- [INSTRUCTIONS TO FOLLOW]: Find the line containing "1. Select the theme" in the data below, then output that line and each one after it exactly, with nothing else.

(Saved entries)
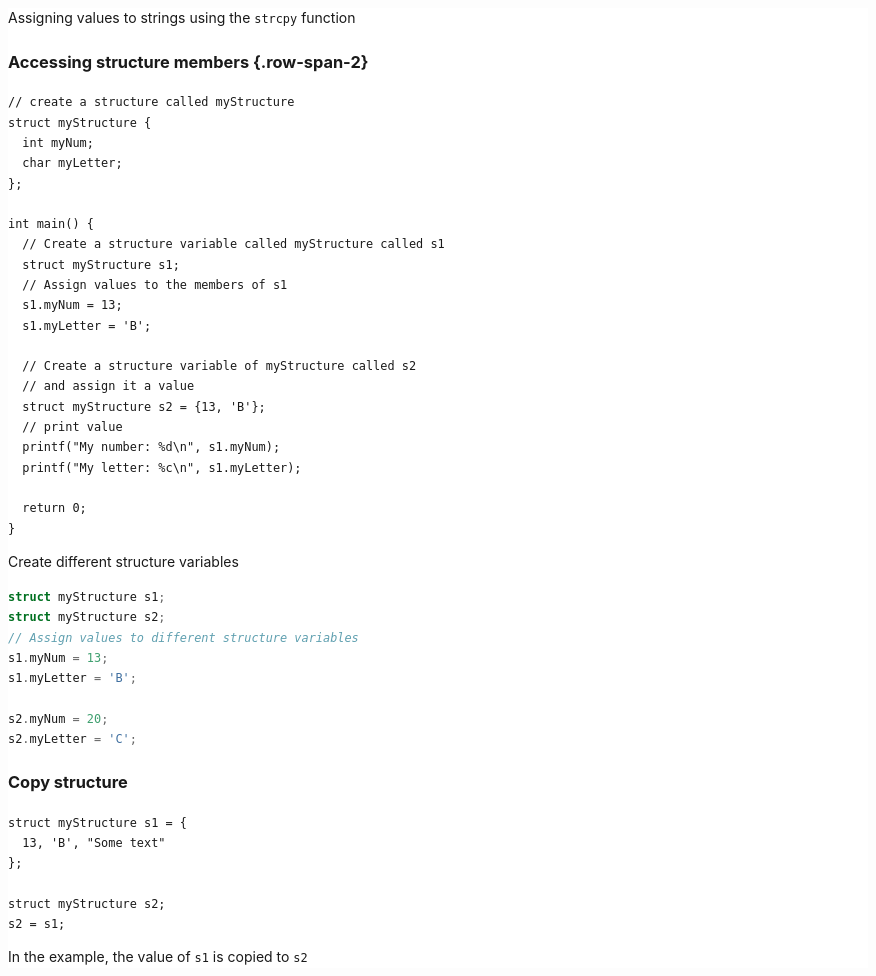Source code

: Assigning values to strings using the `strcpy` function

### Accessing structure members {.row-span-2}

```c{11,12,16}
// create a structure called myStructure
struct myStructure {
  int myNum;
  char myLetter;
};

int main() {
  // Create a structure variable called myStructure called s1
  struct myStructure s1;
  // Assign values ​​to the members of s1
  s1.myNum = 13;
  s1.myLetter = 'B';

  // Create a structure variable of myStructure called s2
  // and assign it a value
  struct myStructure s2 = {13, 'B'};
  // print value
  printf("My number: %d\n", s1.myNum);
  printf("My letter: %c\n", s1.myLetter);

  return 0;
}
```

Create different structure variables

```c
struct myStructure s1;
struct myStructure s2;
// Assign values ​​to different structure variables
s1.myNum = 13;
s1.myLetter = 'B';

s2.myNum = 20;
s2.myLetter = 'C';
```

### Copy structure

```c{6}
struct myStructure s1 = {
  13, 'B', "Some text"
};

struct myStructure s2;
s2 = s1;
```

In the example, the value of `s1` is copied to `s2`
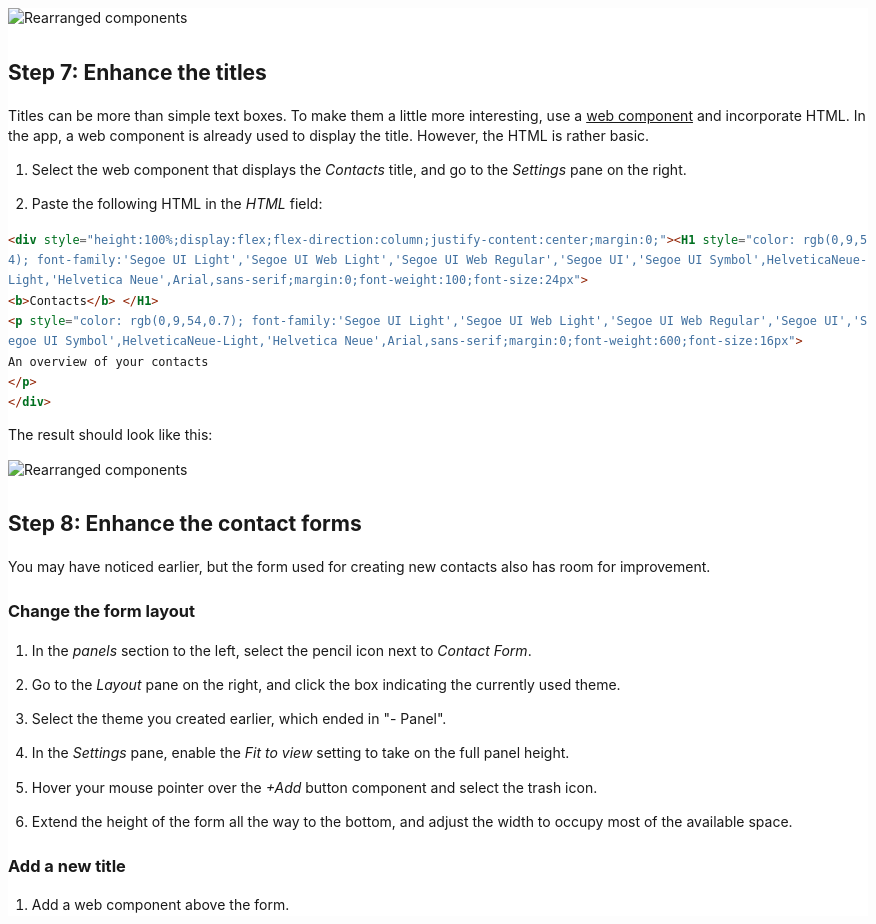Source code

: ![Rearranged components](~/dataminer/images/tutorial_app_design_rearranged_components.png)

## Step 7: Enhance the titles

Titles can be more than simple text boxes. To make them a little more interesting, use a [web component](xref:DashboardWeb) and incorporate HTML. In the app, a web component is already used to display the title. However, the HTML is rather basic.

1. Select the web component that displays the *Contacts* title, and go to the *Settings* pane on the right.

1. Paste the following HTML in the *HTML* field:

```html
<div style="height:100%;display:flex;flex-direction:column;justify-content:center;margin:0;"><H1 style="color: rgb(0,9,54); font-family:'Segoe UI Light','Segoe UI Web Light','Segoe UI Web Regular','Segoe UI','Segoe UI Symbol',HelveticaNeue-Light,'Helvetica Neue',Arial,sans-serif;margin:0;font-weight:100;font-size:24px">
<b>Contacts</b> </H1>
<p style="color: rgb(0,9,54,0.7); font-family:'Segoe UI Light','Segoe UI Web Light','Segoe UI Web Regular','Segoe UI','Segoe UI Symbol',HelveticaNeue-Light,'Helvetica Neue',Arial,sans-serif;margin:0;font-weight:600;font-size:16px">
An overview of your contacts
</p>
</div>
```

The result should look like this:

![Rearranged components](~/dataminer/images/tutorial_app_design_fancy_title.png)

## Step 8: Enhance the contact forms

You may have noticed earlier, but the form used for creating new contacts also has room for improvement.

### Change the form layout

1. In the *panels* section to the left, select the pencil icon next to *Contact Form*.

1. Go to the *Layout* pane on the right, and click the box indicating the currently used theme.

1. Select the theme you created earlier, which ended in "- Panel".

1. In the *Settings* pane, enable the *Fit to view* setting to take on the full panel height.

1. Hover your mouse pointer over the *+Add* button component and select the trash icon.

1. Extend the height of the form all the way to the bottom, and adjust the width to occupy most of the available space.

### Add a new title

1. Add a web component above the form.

- [ANSWER SECTION]:
1. Select the theme you created earlier, which ended in "- Panel".

1. In the *Settings* pane, enable the *Fit to view* setting to take on the full panel height.

1. Hover your mouse pointer over the *+Add* button component and select the trash icon.

1. Extend the height of the form all the way to the bottom, and adjust the width to occupy most of the available space.

### Add a new title

1. Add a web component above the form.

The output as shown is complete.